E così è stato dopo un primo tempo confuso in cui nessuna delle due squadre riusciva a dare la svolta alla partita. Infatti dopo la pausa il Genoa cambia atteggiamento e ritrova una coralità di gruppo che le permette di far arrivare palle gol al suo bomber.

Alla seconda occasione, su ottimo passaggio di Sculli, Gilardino non spreca; insacca e porta i suoi in vantaggio.

La Lazio è colta alla sprovvista e non riesce a tenere testa agli assalti avversari. Il mister Gasperini rivoluziona la squadra inserendo alcuni dei suoi talenti tanto attesi dal pubblico. Con l'argentino Centurion e il greco Fetfazidis tutto gira bene; proprio quest'ultimo dopo 10 minuti segna il secondo gol che chiude la partita definitivamente.
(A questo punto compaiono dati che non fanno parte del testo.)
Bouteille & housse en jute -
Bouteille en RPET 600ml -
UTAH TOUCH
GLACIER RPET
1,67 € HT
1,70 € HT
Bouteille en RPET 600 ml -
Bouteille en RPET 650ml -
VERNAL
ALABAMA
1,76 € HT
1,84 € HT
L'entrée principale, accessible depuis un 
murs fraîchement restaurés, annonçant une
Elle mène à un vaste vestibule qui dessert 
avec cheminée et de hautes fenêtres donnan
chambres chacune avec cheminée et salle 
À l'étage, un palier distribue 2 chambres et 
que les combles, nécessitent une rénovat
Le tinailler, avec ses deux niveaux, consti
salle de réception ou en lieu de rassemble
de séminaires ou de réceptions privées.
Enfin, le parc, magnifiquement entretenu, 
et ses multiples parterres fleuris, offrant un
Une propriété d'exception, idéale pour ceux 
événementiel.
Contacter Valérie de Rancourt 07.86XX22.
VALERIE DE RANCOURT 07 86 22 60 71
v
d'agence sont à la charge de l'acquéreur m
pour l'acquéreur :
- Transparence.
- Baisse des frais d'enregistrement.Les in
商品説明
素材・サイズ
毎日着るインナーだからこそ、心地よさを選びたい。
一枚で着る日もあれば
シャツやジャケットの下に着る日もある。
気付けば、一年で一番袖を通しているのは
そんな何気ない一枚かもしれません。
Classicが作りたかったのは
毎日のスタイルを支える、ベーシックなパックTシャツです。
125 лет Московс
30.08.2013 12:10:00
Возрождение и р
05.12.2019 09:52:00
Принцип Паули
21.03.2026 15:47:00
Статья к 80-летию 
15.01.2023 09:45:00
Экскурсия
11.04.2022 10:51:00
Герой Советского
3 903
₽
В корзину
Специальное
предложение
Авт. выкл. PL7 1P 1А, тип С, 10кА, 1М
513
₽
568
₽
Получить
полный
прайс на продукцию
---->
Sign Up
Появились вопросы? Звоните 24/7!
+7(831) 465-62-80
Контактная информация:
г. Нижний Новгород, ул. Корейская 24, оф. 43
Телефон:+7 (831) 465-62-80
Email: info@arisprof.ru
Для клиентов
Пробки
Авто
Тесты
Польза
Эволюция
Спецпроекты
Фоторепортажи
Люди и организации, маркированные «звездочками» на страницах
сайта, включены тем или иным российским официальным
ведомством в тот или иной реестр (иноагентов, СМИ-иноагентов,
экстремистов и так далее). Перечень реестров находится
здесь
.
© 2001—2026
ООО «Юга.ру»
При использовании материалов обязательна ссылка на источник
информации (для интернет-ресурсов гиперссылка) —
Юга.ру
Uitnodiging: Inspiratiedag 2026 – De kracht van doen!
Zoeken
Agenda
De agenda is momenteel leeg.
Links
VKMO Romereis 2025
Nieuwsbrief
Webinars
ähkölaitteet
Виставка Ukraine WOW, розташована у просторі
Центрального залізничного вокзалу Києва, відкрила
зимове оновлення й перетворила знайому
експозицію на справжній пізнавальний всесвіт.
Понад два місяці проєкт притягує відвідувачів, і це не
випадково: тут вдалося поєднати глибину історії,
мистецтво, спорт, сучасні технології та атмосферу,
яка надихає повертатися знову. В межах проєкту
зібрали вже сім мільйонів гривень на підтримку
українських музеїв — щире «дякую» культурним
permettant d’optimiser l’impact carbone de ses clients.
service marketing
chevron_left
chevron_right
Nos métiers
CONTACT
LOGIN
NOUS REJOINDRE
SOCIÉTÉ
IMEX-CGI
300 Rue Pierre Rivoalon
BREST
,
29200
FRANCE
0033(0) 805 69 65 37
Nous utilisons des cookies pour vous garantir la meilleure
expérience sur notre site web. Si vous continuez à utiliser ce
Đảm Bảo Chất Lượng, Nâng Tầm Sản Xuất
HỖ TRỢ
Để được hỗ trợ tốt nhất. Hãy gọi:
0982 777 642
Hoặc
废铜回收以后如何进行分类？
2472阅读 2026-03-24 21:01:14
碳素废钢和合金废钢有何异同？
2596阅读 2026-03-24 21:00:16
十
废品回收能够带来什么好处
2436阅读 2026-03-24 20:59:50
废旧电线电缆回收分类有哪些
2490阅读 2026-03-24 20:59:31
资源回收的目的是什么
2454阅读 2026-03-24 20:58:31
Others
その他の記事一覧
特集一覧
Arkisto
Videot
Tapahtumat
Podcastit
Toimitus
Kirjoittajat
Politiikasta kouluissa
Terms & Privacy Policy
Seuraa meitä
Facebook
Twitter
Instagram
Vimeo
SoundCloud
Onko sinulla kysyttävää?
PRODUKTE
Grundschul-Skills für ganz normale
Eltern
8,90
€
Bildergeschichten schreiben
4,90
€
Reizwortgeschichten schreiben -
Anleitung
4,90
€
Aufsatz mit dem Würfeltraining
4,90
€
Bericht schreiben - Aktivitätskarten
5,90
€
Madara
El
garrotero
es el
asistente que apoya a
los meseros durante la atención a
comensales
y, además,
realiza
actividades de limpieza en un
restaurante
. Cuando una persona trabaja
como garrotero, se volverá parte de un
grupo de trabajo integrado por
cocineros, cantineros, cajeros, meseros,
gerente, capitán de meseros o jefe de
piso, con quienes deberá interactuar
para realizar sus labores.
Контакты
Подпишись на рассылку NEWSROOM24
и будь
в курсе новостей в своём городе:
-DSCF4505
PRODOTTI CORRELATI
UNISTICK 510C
Il trionfo di questi giocatori sta nell'atteggiamento che il loro mister gli ha dato.

Le singole personalità si mettono al servizio della squadra e pur cambiando l'organico non diminuisce la costruzione del gioco né la voglia di ottenere risultati. Tutti hanno voglia di giocare e quando hanno l'occasione di scendere in campo dimostrano di essere parte dell'ottimo ingranaggio.

Il Genoa ha sostanzialmente conquistato la salvezza mentre Edj Reja continua ad avere problemi con il suo reparto di attacco; i suoi giocatori non riescono più a segnare come prima.

Per la prossima partita in casa serviranno le opportune contromosse per non vanificare l'ottima prima parte del campionato e chiudere la stagione centrando un risultato che farebbe capire ai tifosi biancocelesti che la società vuole fare bene.